[Saved entries]

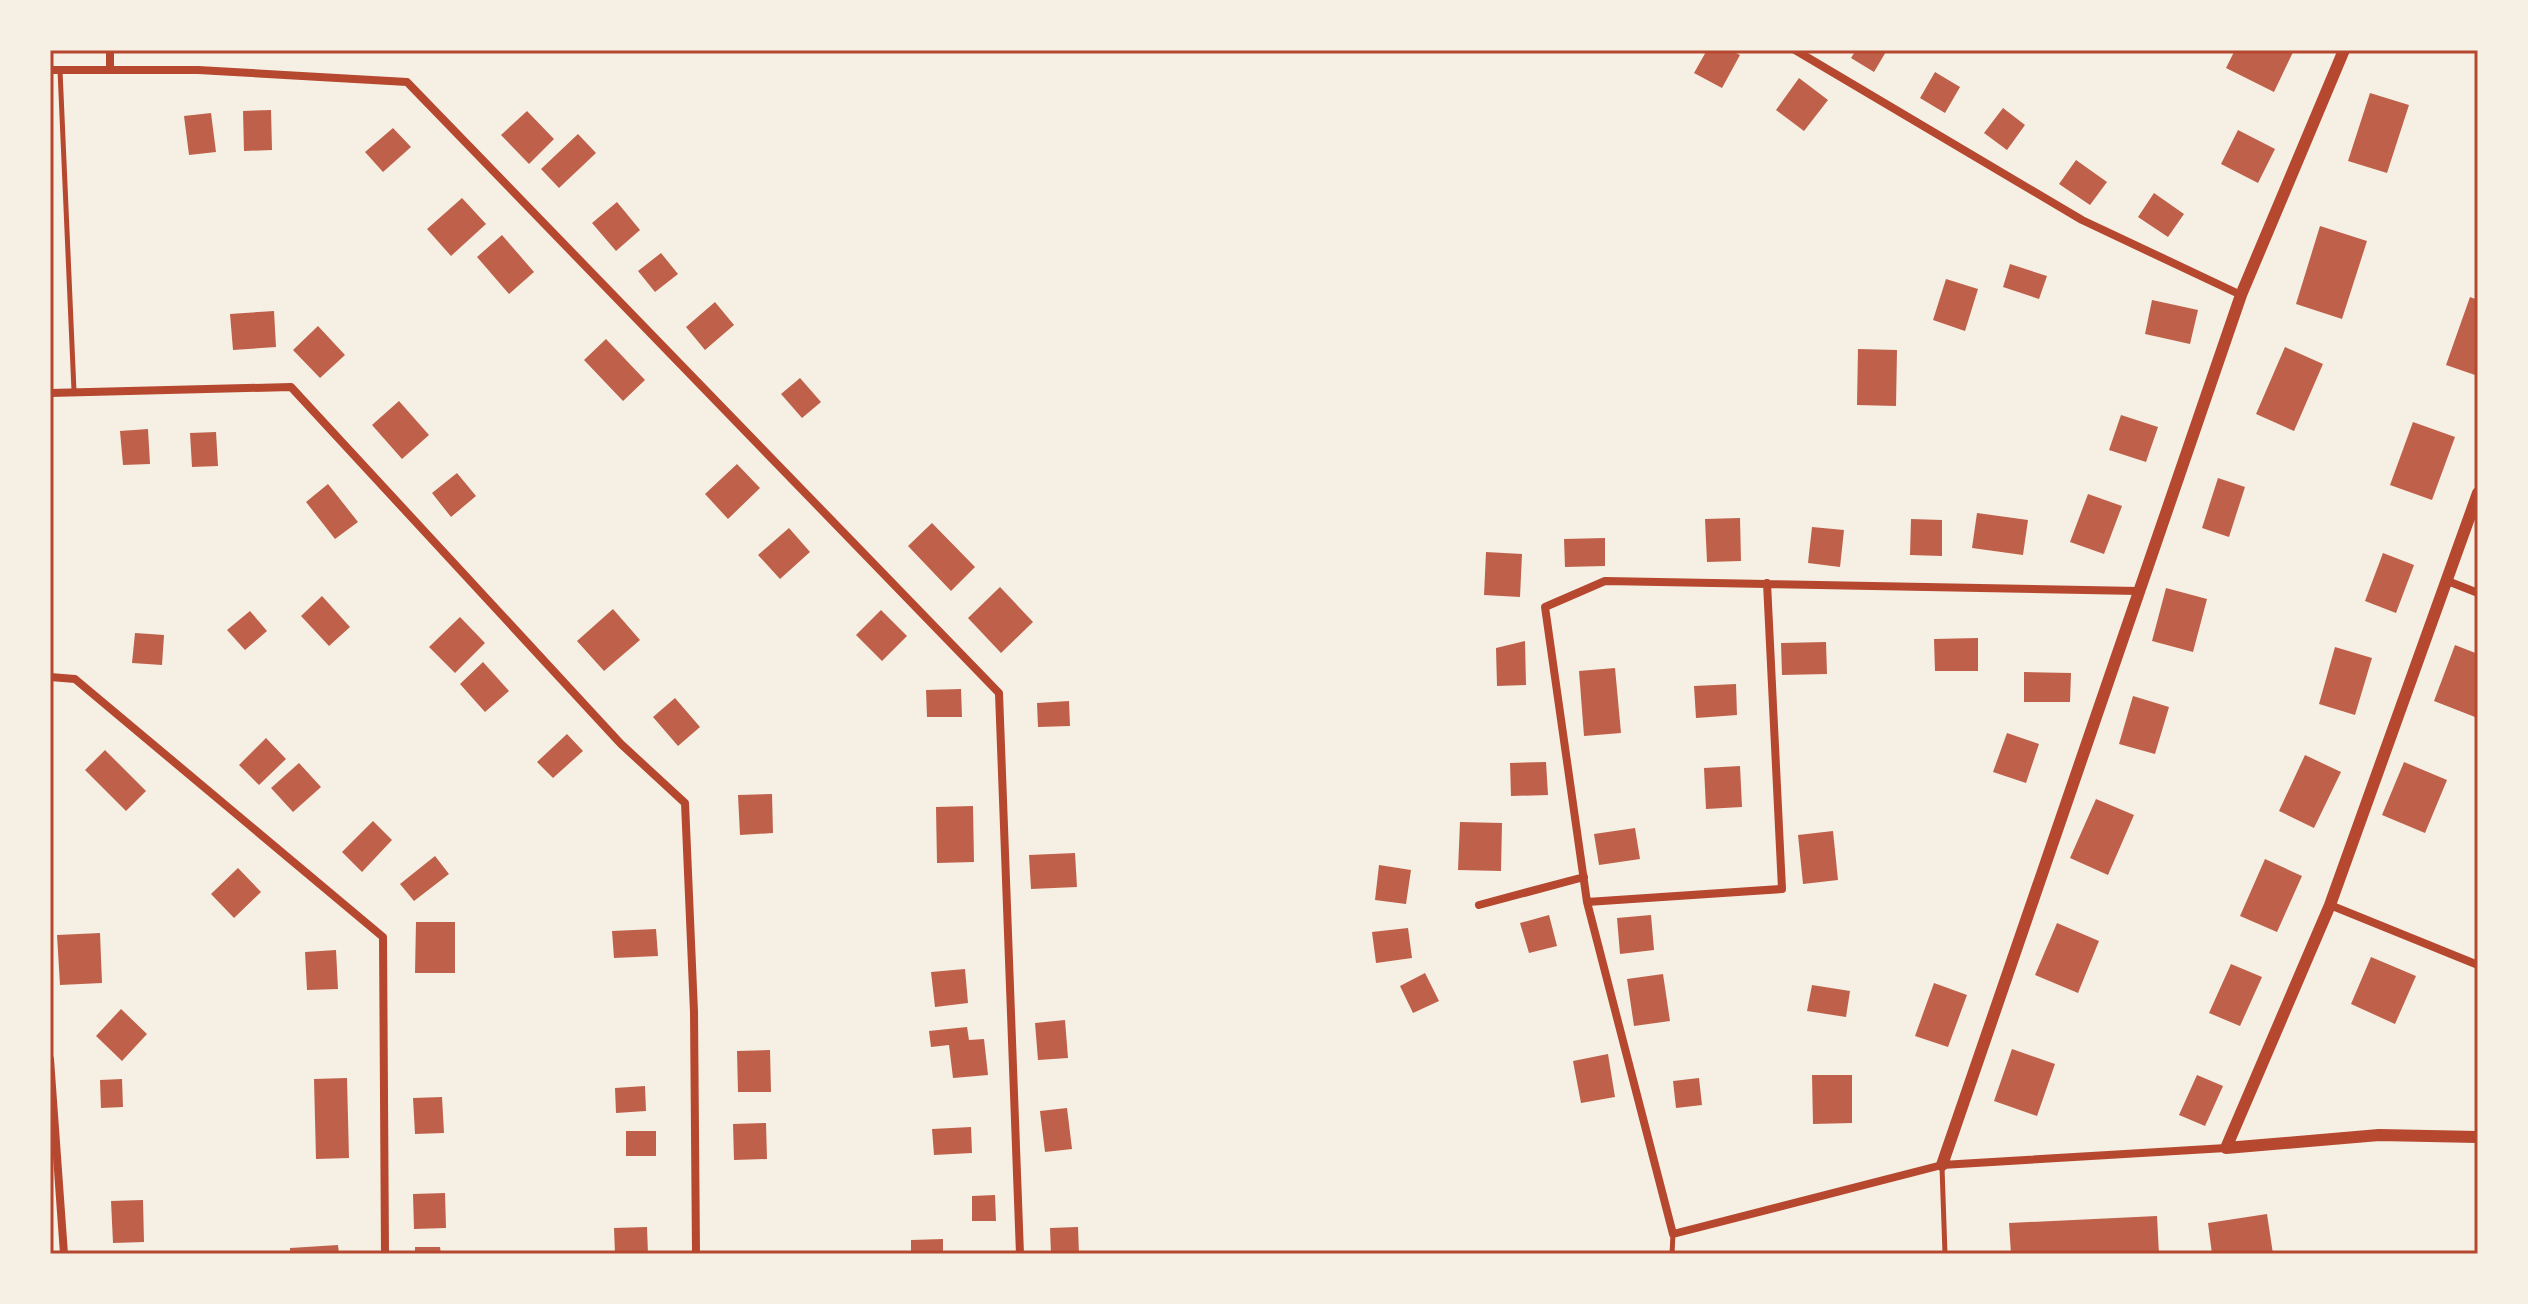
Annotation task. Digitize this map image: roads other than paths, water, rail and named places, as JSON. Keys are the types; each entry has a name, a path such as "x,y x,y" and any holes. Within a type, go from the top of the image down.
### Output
{"street":[{"path":"110,50 110,70"},
{"path":"1795,50 2082,220 2241,295"},
{"path":"1942,1165 2241,295 2344,50"},
{"path":"55,69 198,70 407,82 999,693 1020,1254"},
{"path":"50,393 291,387 621,744 685,803 694,1012 696,1254"},
{"path":"2226,1148 2330,905 2444,580 2478,493"},
{"path":"2444,580 2478,593"},
{"path":"2138,591 1605,581 1545,607 1587,902 1673,1234 1942,1165 2226,1148 2379,1135 2478,1137"},
{"path":"1587,902 1782,889 1767,583"},
{"path":"50,677 75,679 383,937 385,1254"},
{"path":"1479,905 1584,877"},
{"path":"2330,905 2478,965"},
{"path":"50,1059 64,1254"}],"lane":[{"path":"55,69 74,391"},
{"path":"1942,1165 1945,1254"},
{"path":"1672,1254 1673,1234"}]}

= Problem description =
Your answer must be an exact repeat of the records above, with the pictures left out.

= Output of the task =
Annotation task. Digitize this map image: roads other than paths, water, rail and named places, as JSON. Keys are the types; each entry has a name, a path such as "x,y x,y" and any holes. Within a type, go from the top of the image down.
### Output
{"street":[{"path":"110,50 110,70"},
{"path":"1795,50 2082,220 2241,295"},
{"path":"1942,1165 2241,295 2344,50"},
{"path":"55,69 198,70 407,82 999,693 1020,1254"},
{"path":"50,393 291,387 621,744 685,803 694,1012 696,1254"},
{"path":"2226,1148 2330,905 2444,580 2478,493"},
{"path":"2444,580 2478,593"},
{"path":"2138,591 1605,581 1545,607 1587,902 1673,1234 1942,1165 2226,1148 2379,1135 2478,1137"},
{"path":"1587,902 1782,889 1767,583"},
{"path":"50,677 75,679 383,937 385,1254"},
{"path":"1479,905 1584,877"},
{"path":"2330,905 2478,965"},
{"path":"50,1059 64,1254"}],"lane":[{"path":"55,69 74,391"},
{"path":"1942,1165 1945,1254"},
{"path":"1672,1254 1673,1234"}]}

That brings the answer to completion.